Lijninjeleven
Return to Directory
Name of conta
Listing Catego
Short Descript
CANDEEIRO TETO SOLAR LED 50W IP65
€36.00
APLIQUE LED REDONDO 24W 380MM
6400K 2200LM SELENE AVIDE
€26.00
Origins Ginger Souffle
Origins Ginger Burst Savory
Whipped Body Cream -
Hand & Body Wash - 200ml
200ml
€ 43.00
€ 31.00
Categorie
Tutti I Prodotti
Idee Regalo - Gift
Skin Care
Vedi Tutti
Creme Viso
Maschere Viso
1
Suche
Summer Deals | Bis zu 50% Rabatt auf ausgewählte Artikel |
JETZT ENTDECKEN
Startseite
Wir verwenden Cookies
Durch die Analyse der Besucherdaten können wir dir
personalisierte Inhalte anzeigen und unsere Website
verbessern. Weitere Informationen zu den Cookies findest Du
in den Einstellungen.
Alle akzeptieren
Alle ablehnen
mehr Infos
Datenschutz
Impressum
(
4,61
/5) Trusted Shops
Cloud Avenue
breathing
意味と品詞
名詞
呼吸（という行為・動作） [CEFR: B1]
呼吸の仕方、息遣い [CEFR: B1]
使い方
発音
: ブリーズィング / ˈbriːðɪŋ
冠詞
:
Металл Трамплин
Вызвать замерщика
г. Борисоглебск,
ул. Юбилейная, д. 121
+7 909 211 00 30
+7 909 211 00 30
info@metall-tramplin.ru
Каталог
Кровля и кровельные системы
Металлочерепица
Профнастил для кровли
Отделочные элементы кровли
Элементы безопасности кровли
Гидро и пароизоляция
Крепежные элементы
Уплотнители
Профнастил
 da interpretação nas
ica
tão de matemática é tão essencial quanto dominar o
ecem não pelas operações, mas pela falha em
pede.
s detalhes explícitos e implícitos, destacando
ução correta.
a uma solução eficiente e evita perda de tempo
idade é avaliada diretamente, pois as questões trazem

### JOB
After locating the line with "Уплотнители", please repeat it and every line after it exactly, through the end of the data above.

### RESPONSE TO THIS EXERCISE
Уплотнители
Профнастил
 da interpretação nas
ica
tão de matemática é tão essencial quanto dominar o
ecem não pelas operações, mas pela falha em
pede.
s detalhes explícitos e implícitos, destacando
ução correta.
a uma solução eficiente e evita perda de tempo
idade é avaliada diretamente, pois as questões trazem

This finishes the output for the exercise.